Problem details => Look through the listing below for the line containing "financing for 60". Copy it and each line after it up to and including the line containing "00092825094876", exactly, leaving out pictures.

Record set =>
○ ○ ○ ○ ○ ○ ○
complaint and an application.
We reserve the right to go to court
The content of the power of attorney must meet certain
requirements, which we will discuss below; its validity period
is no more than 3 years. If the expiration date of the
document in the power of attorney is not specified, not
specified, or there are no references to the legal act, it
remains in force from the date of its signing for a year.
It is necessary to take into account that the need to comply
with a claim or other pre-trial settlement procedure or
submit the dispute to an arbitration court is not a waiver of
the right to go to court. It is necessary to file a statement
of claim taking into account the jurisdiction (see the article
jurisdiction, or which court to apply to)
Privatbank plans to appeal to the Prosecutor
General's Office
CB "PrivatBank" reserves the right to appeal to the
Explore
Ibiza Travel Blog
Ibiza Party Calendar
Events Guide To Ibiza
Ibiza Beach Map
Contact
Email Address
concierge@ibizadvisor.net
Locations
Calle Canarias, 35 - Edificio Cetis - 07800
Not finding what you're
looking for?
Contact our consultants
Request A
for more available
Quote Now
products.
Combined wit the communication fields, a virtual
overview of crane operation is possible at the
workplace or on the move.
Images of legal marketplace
○ ○ ○ ○ ○ ○ ○
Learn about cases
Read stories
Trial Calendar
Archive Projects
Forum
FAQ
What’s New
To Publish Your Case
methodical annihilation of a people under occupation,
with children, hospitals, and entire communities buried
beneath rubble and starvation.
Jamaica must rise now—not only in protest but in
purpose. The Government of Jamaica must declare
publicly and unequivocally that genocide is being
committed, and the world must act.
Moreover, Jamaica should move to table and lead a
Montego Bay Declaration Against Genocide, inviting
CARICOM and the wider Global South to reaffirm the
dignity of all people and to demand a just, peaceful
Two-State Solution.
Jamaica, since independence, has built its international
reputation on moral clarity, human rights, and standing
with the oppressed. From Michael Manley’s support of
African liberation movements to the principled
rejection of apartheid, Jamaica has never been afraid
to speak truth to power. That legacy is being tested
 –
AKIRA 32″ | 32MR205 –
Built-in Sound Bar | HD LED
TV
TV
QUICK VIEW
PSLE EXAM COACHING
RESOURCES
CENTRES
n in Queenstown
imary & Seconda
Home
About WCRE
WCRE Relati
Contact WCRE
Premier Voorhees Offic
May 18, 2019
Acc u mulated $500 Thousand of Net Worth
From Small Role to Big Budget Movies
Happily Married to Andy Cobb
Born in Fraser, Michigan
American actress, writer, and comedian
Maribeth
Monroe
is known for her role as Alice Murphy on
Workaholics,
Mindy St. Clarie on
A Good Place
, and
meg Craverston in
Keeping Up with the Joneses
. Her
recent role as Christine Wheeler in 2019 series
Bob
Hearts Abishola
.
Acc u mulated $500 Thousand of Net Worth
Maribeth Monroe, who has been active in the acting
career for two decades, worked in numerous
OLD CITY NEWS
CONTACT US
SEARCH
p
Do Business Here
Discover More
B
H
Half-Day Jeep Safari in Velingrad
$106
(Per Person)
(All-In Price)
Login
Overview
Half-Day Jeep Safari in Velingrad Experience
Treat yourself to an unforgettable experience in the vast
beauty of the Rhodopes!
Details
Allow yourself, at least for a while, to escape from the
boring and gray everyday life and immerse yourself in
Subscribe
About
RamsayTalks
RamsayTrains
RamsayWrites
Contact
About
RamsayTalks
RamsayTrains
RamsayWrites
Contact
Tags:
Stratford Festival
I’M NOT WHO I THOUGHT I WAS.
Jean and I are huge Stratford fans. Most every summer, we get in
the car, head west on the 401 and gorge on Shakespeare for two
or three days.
○ ○ ○ ○ ○ ○ ○
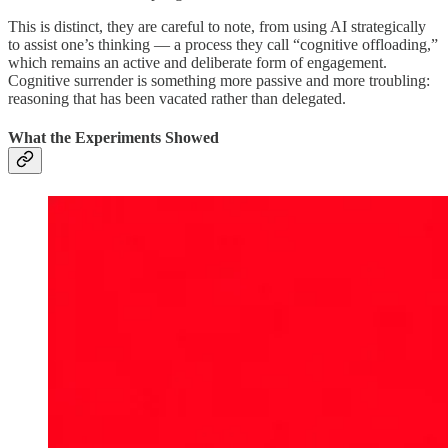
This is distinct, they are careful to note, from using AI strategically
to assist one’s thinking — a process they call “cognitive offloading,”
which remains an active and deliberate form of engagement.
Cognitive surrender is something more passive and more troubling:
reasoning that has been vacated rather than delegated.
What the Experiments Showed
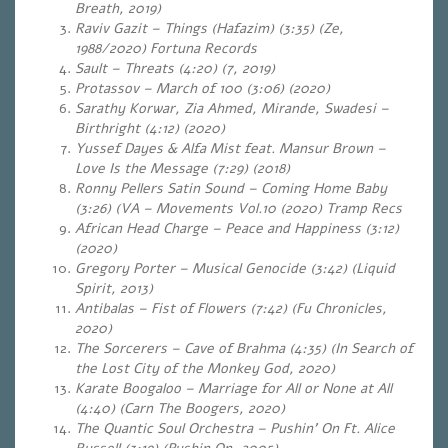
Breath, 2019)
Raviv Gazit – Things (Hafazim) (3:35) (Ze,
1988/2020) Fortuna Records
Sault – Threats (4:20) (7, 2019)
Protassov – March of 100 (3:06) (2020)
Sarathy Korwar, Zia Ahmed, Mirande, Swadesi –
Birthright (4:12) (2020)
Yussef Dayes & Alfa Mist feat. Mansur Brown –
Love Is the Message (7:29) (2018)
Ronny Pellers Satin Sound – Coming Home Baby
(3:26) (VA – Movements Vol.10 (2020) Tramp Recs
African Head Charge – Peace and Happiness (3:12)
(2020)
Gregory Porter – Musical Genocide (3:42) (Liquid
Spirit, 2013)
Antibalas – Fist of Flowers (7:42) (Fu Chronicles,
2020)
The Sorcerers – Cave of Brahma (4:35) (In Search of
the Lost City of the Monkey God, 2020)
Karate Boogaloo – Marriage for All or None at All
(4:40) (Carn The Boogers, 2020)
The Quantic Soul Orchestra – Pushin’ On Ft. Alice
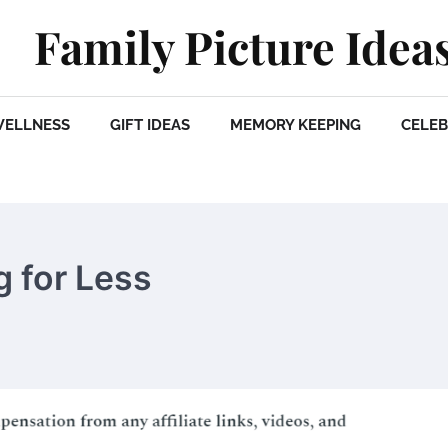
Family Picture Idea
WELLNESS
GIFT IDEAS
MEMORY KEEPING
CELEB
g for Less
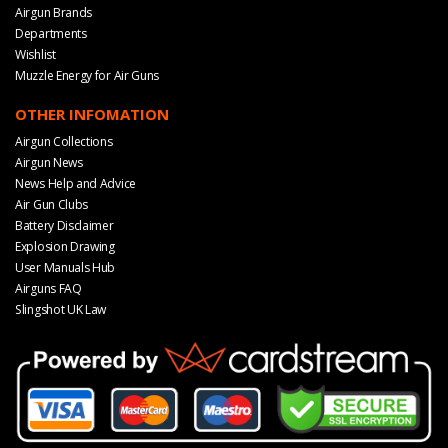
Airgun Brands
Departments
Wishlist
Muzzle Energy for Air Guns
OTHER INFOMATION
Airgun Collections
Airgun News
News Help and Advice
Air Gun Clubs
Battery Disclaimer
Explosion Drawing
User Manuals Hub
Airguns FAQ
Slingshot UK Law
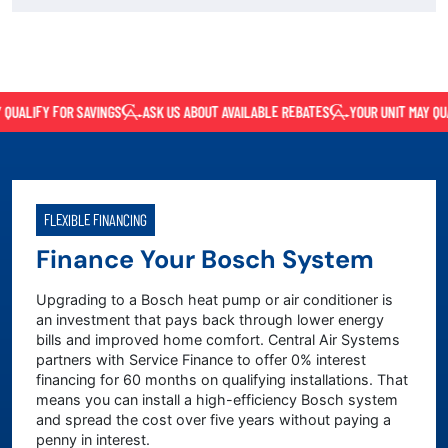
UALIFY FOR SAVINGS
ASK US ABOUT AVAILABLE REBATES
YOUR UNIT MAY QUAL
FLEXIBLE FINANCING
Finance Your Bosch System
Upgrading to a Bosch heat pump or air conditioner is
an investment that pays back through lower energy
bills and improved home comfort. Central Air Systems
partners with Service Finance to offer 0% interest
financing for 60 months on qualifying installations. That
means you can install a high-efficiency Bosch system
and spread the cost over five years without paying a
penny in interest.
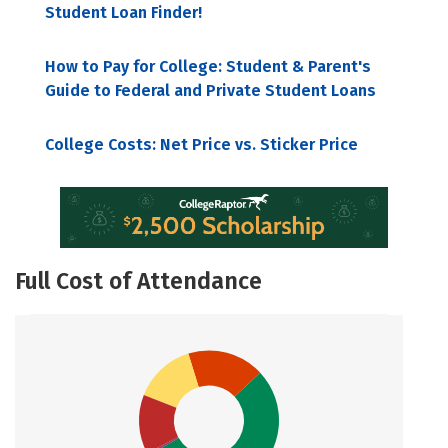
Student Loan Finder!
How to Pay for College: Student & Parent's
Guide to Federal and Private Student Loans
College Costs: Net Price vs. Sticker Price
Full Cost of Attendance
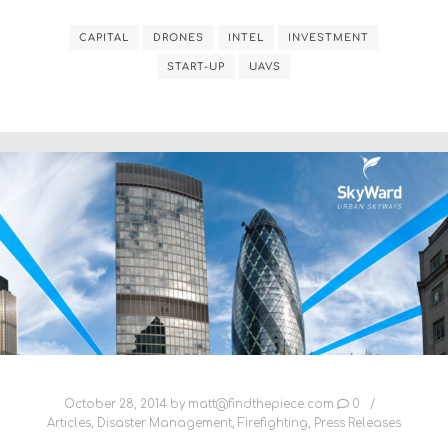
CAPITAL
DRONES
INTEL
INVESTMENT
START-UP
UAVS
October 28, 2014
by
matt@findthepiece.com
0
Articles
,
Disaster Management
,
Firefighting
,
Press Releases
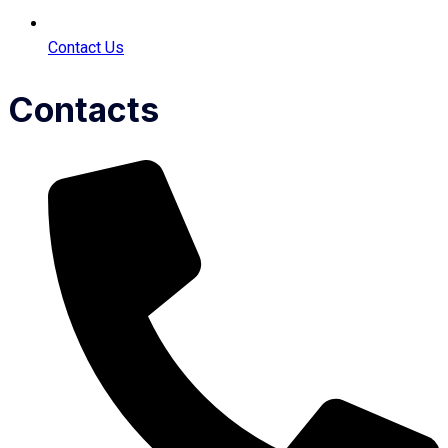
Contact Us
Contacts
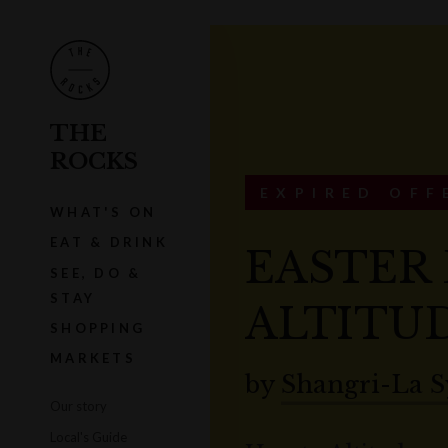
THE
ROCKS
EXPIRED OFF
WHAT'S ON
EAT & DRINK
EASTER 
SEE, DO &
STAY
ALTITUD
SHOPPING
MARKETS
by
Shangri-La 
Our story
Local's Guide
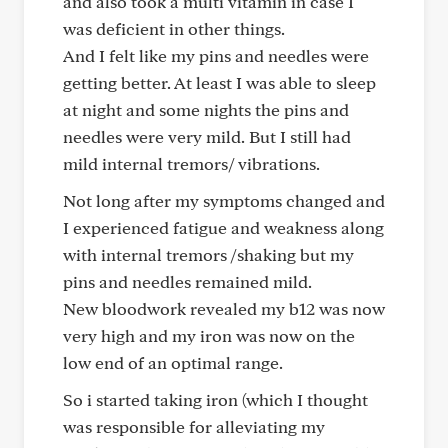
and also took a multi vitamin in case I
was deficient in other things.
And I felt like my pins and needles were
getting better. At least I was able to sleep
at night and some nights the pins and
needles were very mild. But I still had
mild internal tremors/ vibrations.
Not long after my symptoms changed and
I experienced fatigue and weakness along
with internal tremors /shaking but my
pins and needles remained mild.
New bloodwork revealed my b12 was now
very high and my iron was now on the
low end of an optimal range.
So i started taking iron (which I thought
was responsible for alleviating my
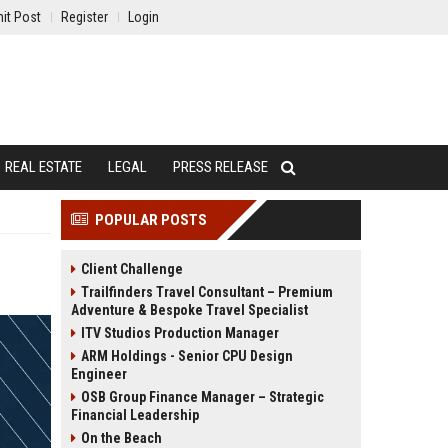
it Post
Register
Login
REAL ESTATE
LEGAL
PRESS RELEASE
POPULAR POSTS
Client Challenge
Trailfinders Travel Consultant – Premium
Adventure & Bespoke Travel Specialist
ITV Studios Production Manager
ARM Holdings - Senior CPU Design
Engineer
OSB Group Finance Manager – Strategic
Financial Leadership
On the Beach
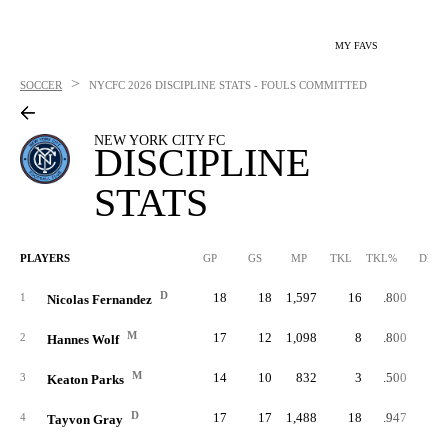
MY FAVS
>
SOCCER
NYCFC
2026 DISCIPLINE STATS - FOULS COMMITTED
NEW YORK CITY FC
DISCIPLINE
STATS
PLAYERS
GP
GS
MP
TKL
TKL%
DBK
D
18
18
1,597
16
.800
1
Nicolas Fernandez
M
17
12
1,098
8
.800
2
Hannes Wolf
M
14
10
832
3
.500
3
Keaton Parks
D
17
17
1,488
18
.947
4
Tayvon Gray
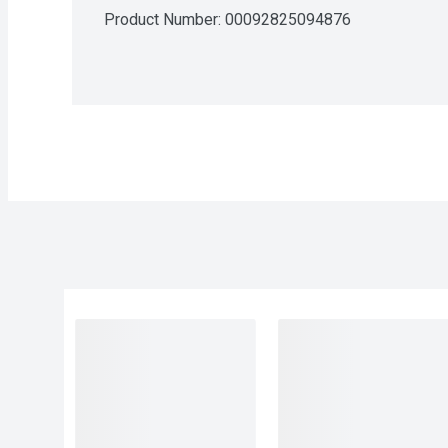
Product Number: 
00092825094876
○ ○ ○ ○ ○ ○ ○
Exercise output =>
financing for 60 months on qualifying installations. That
means you can install a high-efficiency Bosch system
and spread the cost over five years without paying a
penny in interest.
Student Loan Finder!
How to Pay for College: Student & Parent's
Guide to Federal and Private Student Loans
College Costs: Net Price vs. Sticker Price
Full Cost of Attendance
CAPITAL
DRONES
INTEL
INVESTMENT
START-UP
UAVS
October 28, 2014
by
matt@findthepiece.com
0
Articles
,
Disaster Management
,
Firefighting
,
Press Releases
Contact Us
Contacts
THE
ROCKS
EXPIRED OFF
WHAT'S ON
EAT & DRINK
EASTER 
SEE, DO &
STAY
ALTITUD
SHOPPING
MARKETS
by
Shangri-La 
Our story
Local's Guide
and also took a multi vitamin in case I
was deficient in other things.
And I felt like my pins and needles were
getting better. At least I was able to sleep
at night and some nights the pins and
needles were very mild. But I still had
mild internal tremors/ vibrations.
Not long after my symptoms changed and
I experienced fatigue and weakness along
with internal tremors /shaking but my
pins and needles remained mild.
New bloodwork revealed my b12 was now
very high and my iron was now on the
low end of an optimal range.
So i started taking iron (which I thought
was responsible for alleviating my
it Post
Register
Login
REAL ESTATE
LEGAL
PRESS RELEASE
POPULAR POSTS
Client Challenge
Trailfinders Travel Consultant – Premium
Adventure & Bespoke Travel Specialist
ITV Studios Production Manager
ARM Holdings - Senior CPU Design
Engineer
OSB Group Finance Manager – Strategic
Financial Leadership
On the Beach
MY FAVS
>
SOCCER
NYCFC
2026 DISCIPLINE STATS - FOULS COMMITTED
NEW YORK CITY FC
DISCIPLINE
STATS
PLAYERS
GP
GS
MP
TKL
TKL%
DBK
D
18
18
1,597
16
.800
1
Nicolas Fernandez
M
17
12
1,098
8
.800
2
Hannes Wolf
M
14
10
832
3
.500
3
Keaton Parks
D
17
17
1,488
18
.947
4
Tayvon Gray
Product Number: 
00092825094876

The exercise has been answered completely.